When choosing a professional video editing machine, it typically comes down to two common options: a Windows PC or a Mac. A month ago, Apple finally released the iMac Pro workstation-grade desktop computer to the public starting at just under $5,000.
At that price point, folks over from the PC Master Race would probably complain that you could get much better video editing performance with a self-built PC than a supposedly over-priced iMac Pro. To debunk or confirm this myth, Max Yuryev decided to compare the $5,000 iMac Pro to his custom-built $1,350 PC to see which one would perform better in both Premiere Pro CC and DaVinci Resolve 14.

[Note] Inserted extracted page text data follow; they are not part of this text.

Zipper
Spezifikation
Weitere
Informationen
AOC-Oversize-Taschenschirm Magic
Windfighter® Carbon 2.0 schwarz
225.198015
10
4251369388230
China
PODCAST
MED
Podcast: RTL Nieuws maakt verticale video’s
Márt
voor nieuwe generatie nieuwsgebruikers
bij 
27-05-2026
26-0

On the other hand, the iMac Pro houses more professional-grade components under the hood such as an 8-Core Intel Xeon Workstation-Class processor running at 3.2 GHz, an AMD Radeon Pro Vega 56 with 8GB of HBM2 Memory, 32GB of DDR4 RAM, as well as a 1 TB SSD.
As usual, Yuryev puts each machine through its paces with some classic benchmark tests the results of which you can evaluate thoroughly in the video above. But how about the actual video editing performance? The first test in that regard involved stabilizing a clip shot at 4K, which showed that in both Premiere and Resolve, the PC was faster than the iMac.
Meanwhile, Max Yuryev went on to test rendering several 4K clips with varying degrees of complexity (color grading effects, speed manipulation, etc.) in an attempt to put a toll on the machines. Based on the results, a pattern emerged which showed that the iMac Pro seemed to perform much faster than the PC when it comes to video editing and rendering tasks in Resolve, although the outcome seemed to be just the opposite inside of Premiere Pro CC. In that use case, the PC resulted in much faster render times.
A possible reason as to why Resolve worked better on the iMac Pro than Premiere may have to do with software optimization. Since the iMac Pro is still relatively new, Max assumes that Adobe might not have had the proper time to update the program to take full advantage of the system’s hardware.
To push the workstations even further, Yuryev also decided to edit and render some 4.5K RED Raw footage inside of Premiere Pro CC. Surprisingly, the PC resulted in faster rendering times versus the iMac Pro by 4 minutes. Yuryev has also discovered that Premiere was using around 90% of the PC’s graphics and processing power versus the iMac Pro which only used between 30 to 50 percent of the available GPU resources.
Nevertheless, the iMac Pro outperformed the PC in regards to timeline performance. In both Premiere and Resolve, the Apple’s all-in-one desktop machine provided smoother playback when editing 4.5K and 8K RAW footage, even if the playback quality was reduced.
The final test in this comparison includes Canon Cinema Raw Lite clips from the C200 edited inside of Resolve (Premiere doesn’t support this codec at the moment). Following the previous trends outlined in this article, the iMac Pro does, in fact, perform better requiring half the render time than the PC.
So, now let’s get straight to the question: Mac or PC? The answer really depends on your situation. If you’re someone who predominately works with DaVinci Resolve, the Mac may be the safest option to go. But, if you need to save money or just prefer to work with Premiere Pro regularly, then the PC could be the better choice.
That said, it’s important to consider that while the PC can outperform the iMac Pro on certain occasions, it’s still a custom-built computer. Plus, there’s a good reason why the iMac Pro comes at a premium price.
All in all, you’re paying for top-of-the-line workstation-grade hardware that delivers an efficient and reliable performance which is paramount for professional workstations that are meant for people who are constantly on a deadline and cannot afford a second of downtime. At the end of the day, the system you opt for should complement your editing workflow and working environment, but not vice versa.